They're All That's Left You
There were so many pictures, Al discovered, and for days he sat and studied them all.
Photo after photo of Winry at various ages, from familiar childhood pictures to a strange in-between approaching the young woman she now was. A small handful of photos that had somehow escaped destruction in his own house, of the Elric family: his mother, beautiful and loving; the bearded, unremembered spectre of his father; his brother, frozen in youth with an innocent grin that threatened to split his face in two; and Al, himself, who didn't remember being so young and round and pink. Pictures of Winry and her parents, of Winry and Pinako, of all of them, of the Rockbells and the Elrics at a picnic as the adults smiled at the camera, save for the bearded stranger who hung at the back and looked distracted.
Then there were others, ones he'd never seen before, and he wasn't sure how they'd gotten there. A smiling man in glasses who waved at the camera. The same man, beaming, next to a pretty woman who was holding a wide-eyed toddler. A formal-looking shot of a sombre-faced, dark-haired soldier with a severe expression. He stood at attention, in uniform, hat in one hand and Al saw, behind his eyes, a million thoughts he was struggling to keep hidden. A smaller snapshot of the same soldier, flanked by a blonde woman - another soldier - with a heart-shaped face and a poker face, and a short blonde teenaged boy with an overtly angry look on his face.
In the background, a blur of metal.
The metal chilled him. He knew what it was, and sometimes looked for it in every picture he could find of his brother, and sometimes he tried as hard as he could not to look, but every time he found himself wondering what had happened that day. What had he been thinking when that picture was taken? What was he feeling? How did he feel about that soldier, the man with glasses, the little girl?

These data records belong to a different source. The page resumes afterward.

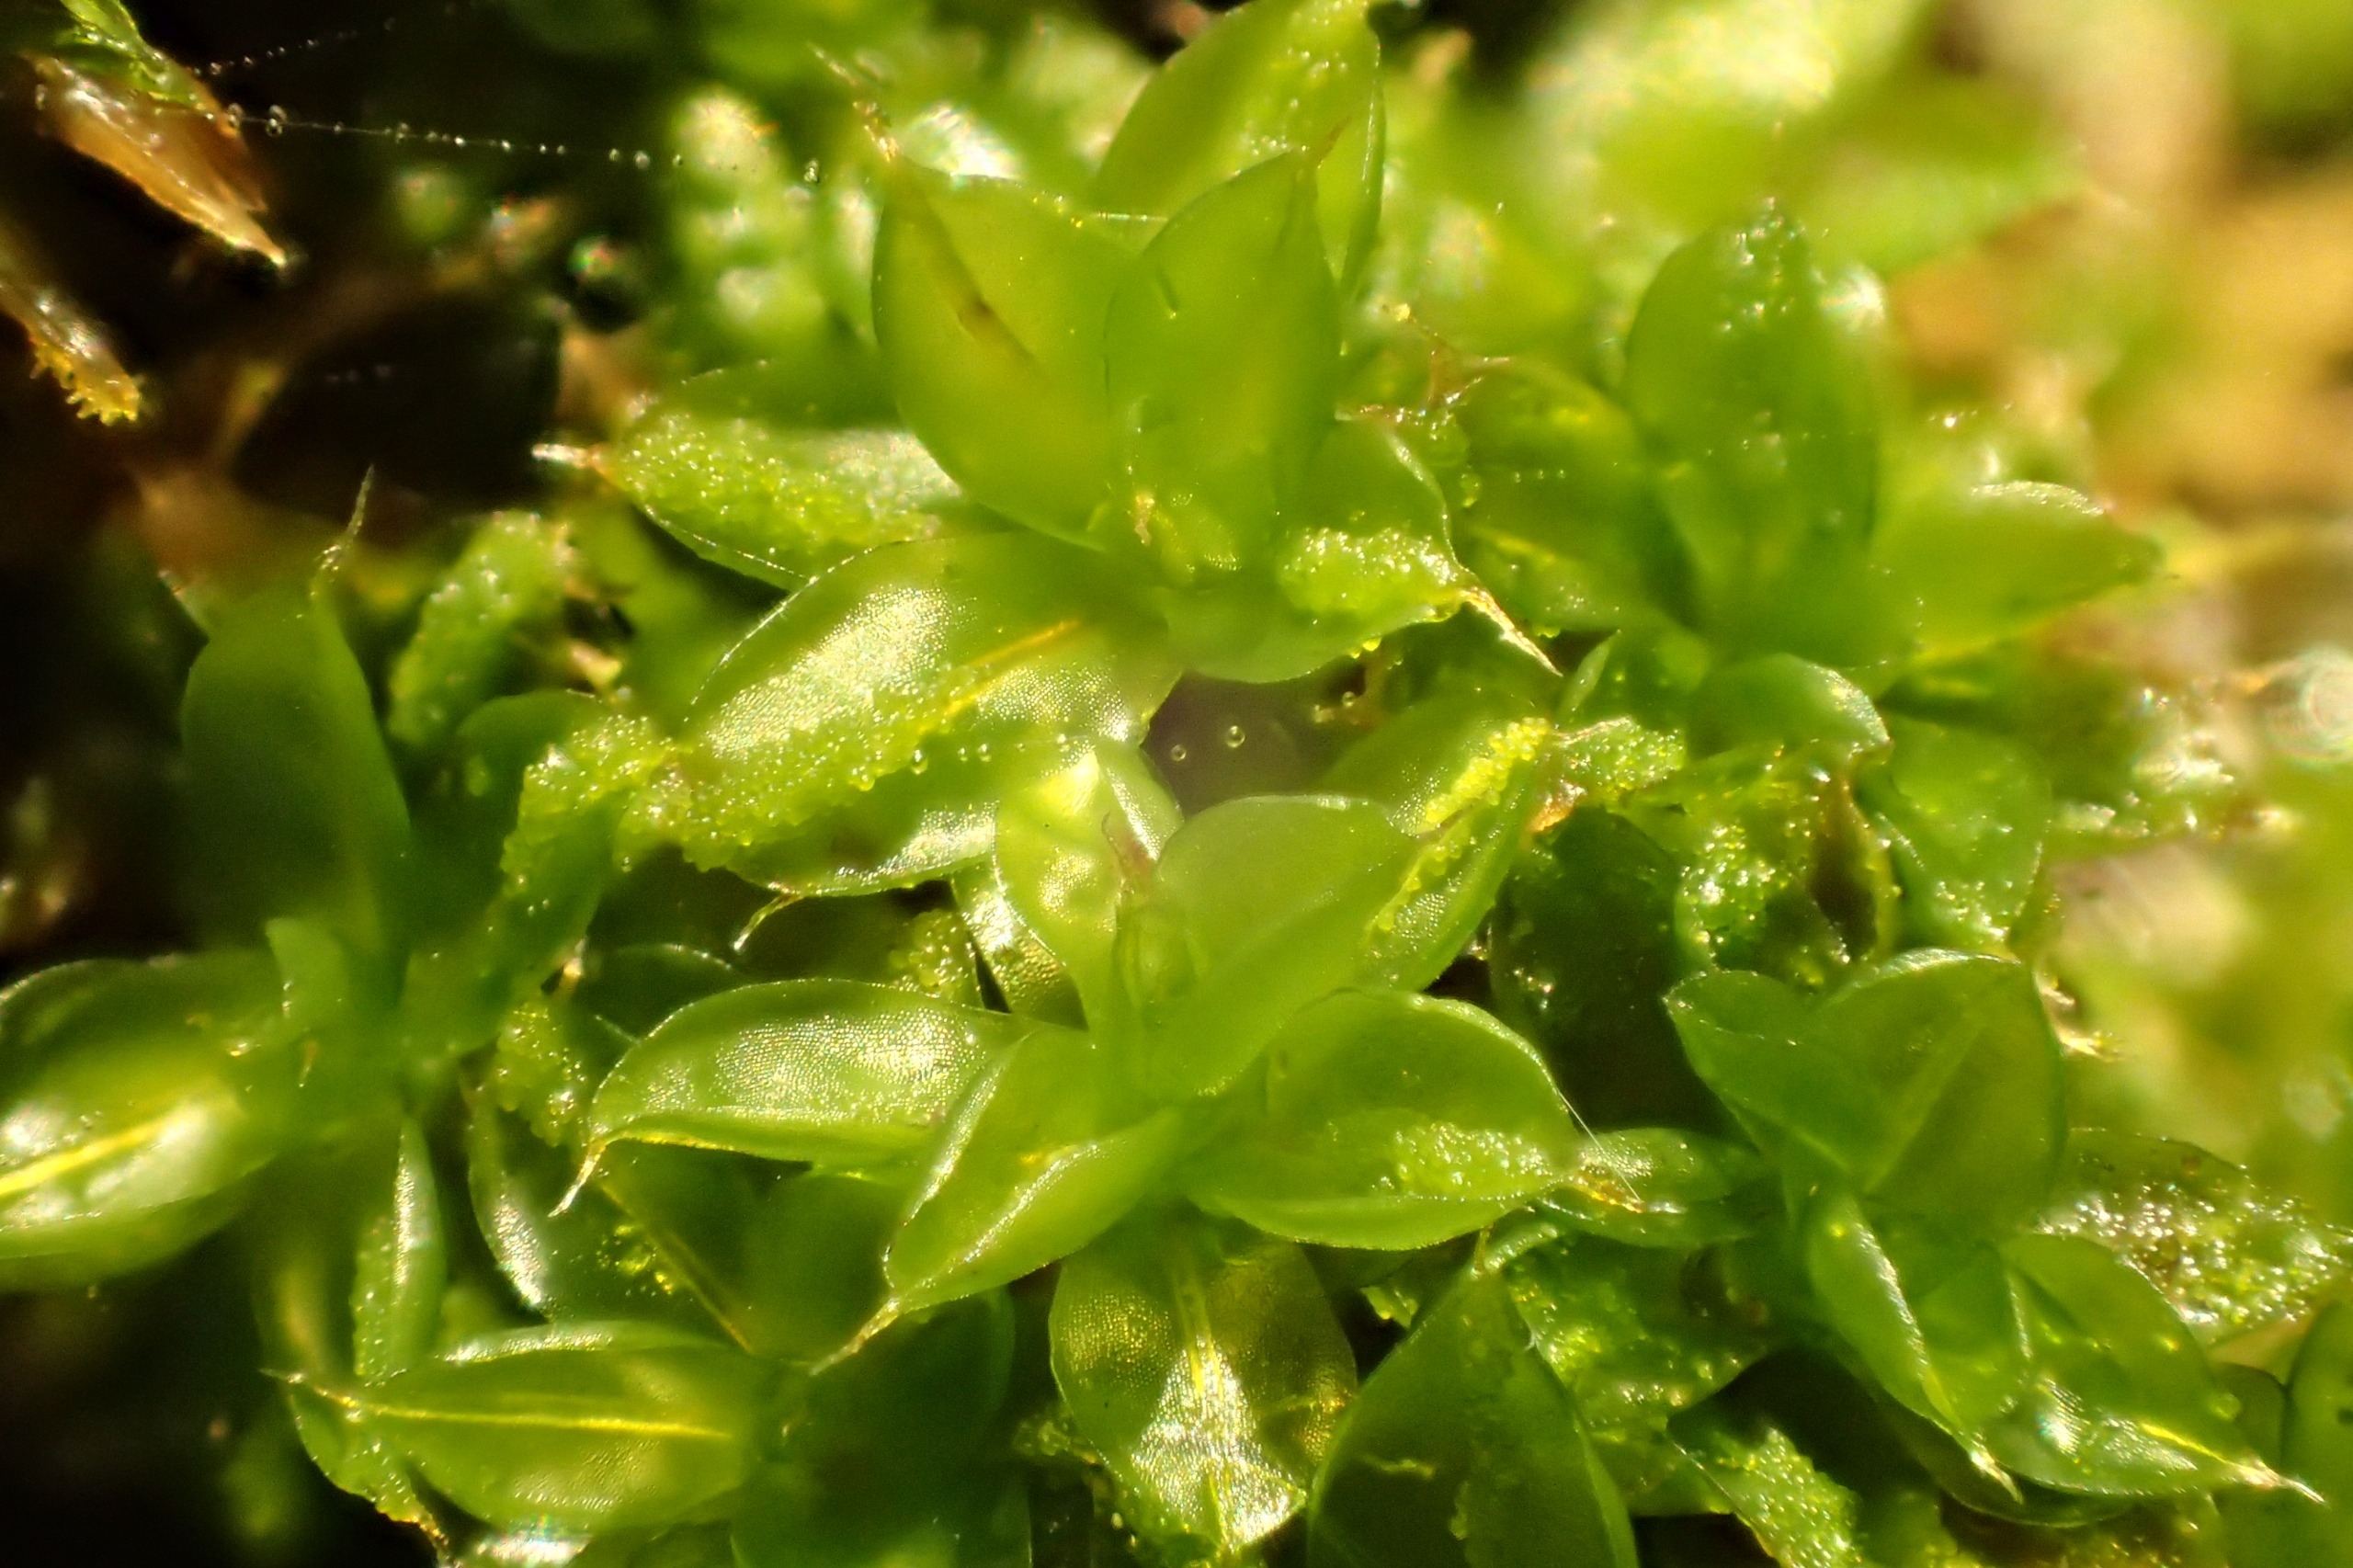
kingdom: Plantae
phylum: Bryophyta
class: Bryopsida
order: Pottiales
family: Pottiaceae
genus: Syntrichia
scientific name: Syntrichia papillosa
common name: Bark-hårstjerne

The pictures meant nothing to him. He studied them for hours at a time, trying to gain some meaning from them, hoping to unlock something. Knowledge and memory - they didn't just go away. Someone had lived his life for six years.
But Al, who ended each study session with the same quiet thought - that his brother had grown up so much in those years that hadn't existed for him, and had become a handsome, strong young stranger - finally had to admit that that someone hadn't been him.